# ABOUT THIS EXERCISE
With the pictures left out, copy the listing below exactly.

# DATA SEGMENT
══════════════════════════════
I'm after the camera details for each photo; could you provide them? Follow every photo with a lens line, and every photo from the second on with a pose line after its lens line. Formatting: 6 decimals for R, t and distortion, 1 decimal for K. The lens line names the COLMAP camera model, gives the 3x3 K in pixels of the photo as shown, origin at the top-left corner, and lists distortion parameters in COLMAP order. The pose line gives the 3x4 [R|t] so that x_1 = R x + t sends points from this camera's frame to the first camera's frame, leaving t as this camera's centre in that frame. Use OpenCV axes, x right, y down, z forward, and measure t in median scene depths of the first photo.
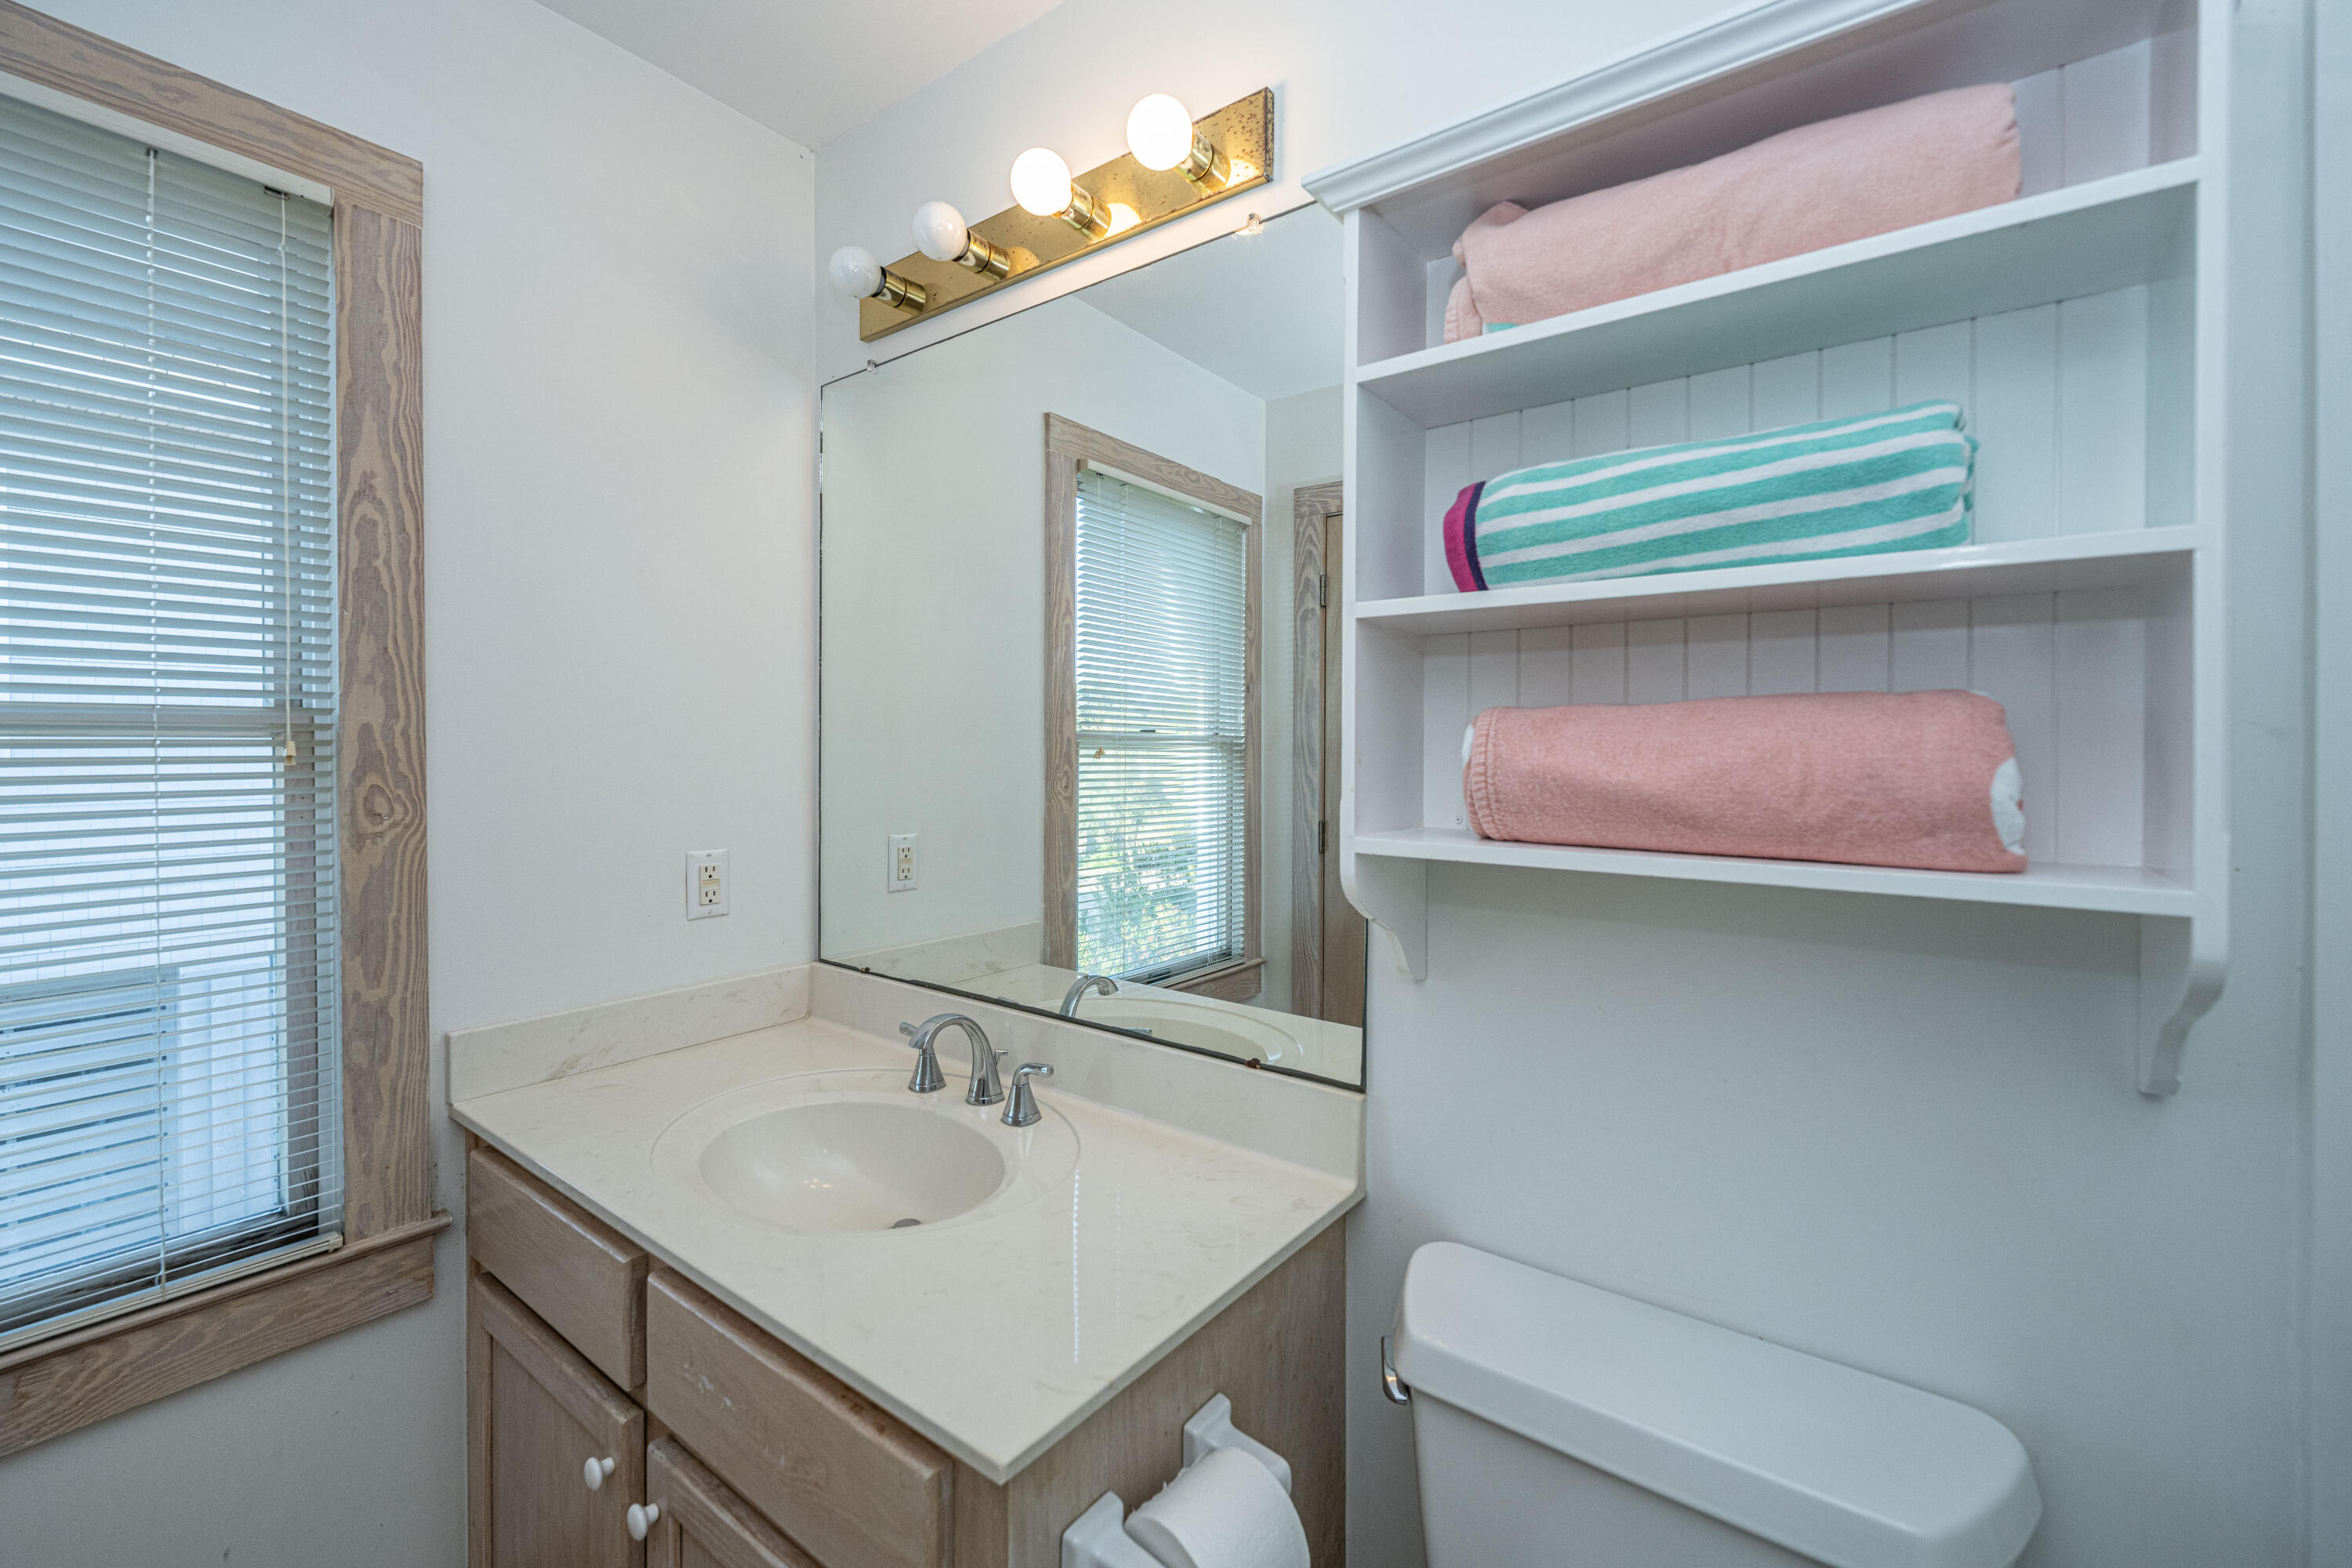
lens RADIAL K [[963.7, 0, 1171.5], [0, 963.7, 766.7], [0, 0, 1]] dist [-0.001894, -0.000743]
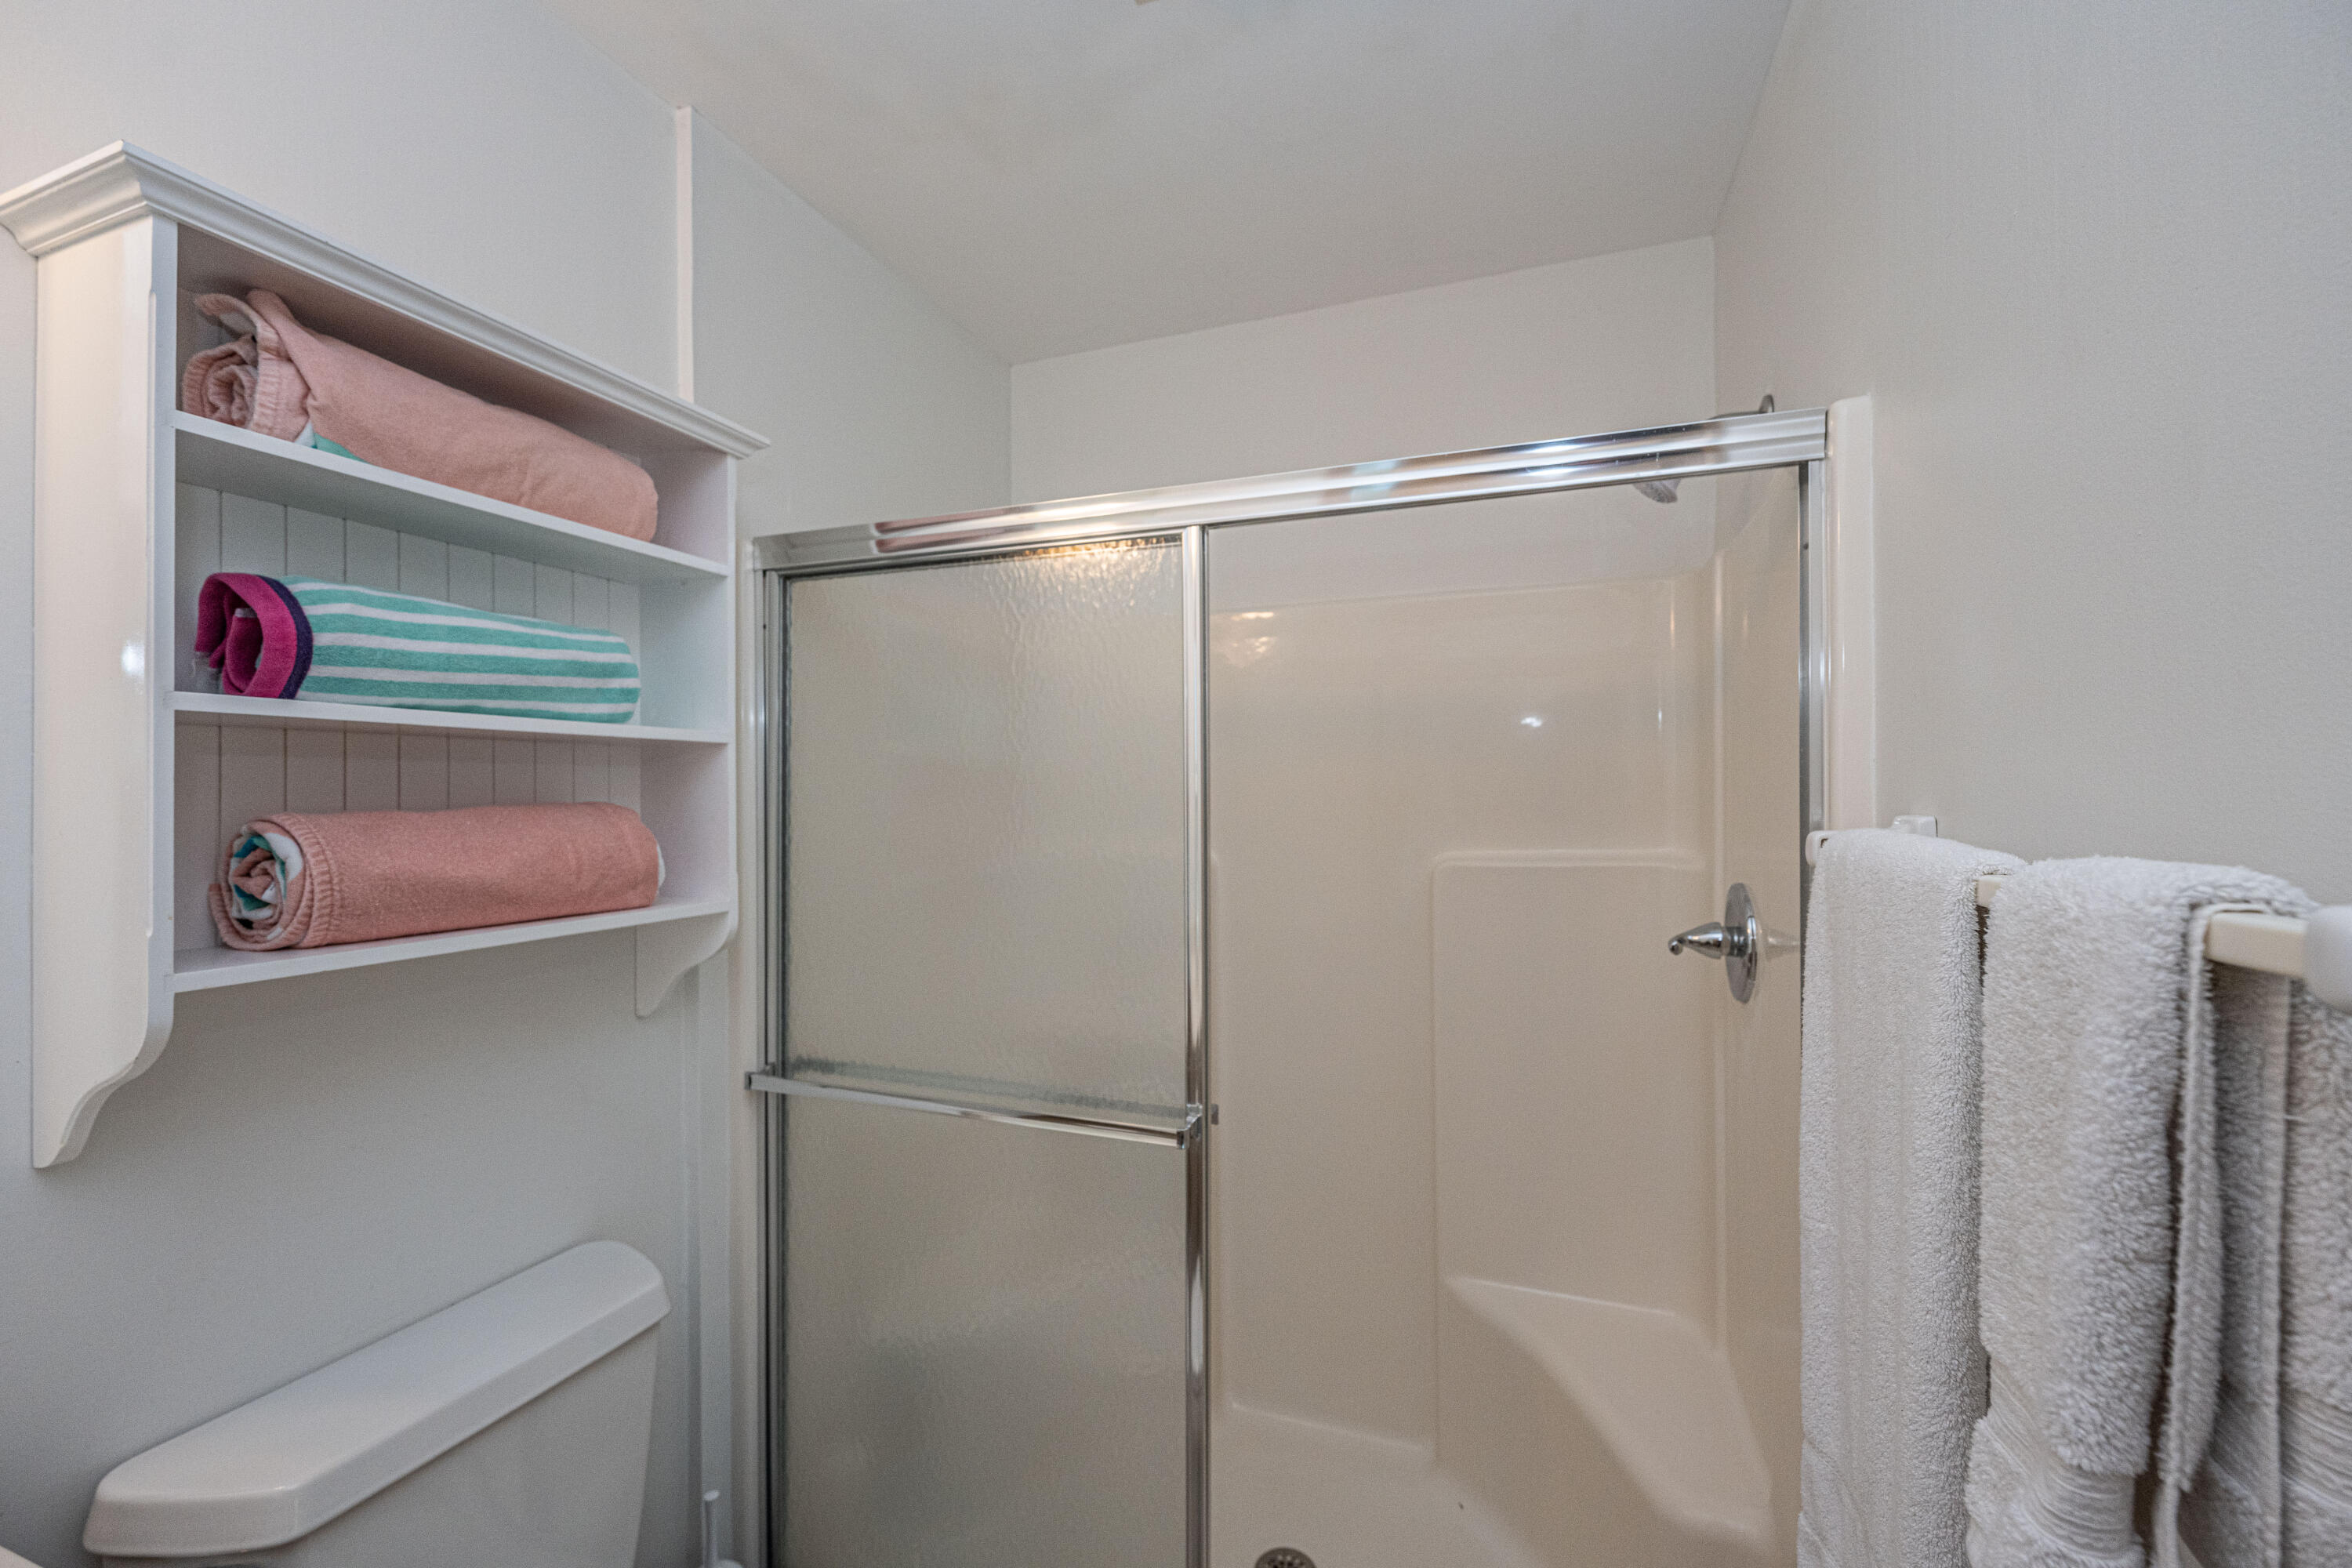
lens RADIAL K [[963.7, 0, 1171.6], [0, 963.7, 786.2], [0, 0, 1]] dist [-0.001894, -0.000743]
pose [[-0.274823, -0.000884, 0.961494, -1.006017], [0.018421, 0.999811, 0.006185, -0.093641], [-0.961318, 0.019411, -0.274755, 0.481049]]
══════════════════════════════
# ANSWER BOX
I'm after the camera details for each photo; could you provide them? Follow every photo with a lens line, and every photo from the second on with a pose line after its lens line. Formatting: 6 decimals for R, t and distortion, 1 decimal for K. The lens line names the COLMAP camera model, gives the 3x3 K in pixels of the photo as shown, origin at the top-left corner, and lists distortion parameters in COLMAP order. The pose line gives the 3x4 [R|t] so that x_1 = R x + t sends points from this camera's frame to the first camera's frame, leaving t as this camera's centre in that frame. Use OpenCV axes, x right, y down, z forward, and measure t in median scene depths of the first photo.
lens RADIAL K [[963.7, 0, 1171.5], [0, 963.7, 766.7], [0, 0, 1]] dist [-0.001894, -0.000743]
lens RADIAL K [[963.7, 0, 1171.6], [0, 963.7, 786.2], [0, 0, 1]] dist [-0.001894, -0.000743]
pose [[-0.274823, -0.000884, 0.961494, -1.006017], [0.018421, 0.999811, 0.006185, -0.093641], [-0.961318, 0.019411, -0.274755, 0.481049]]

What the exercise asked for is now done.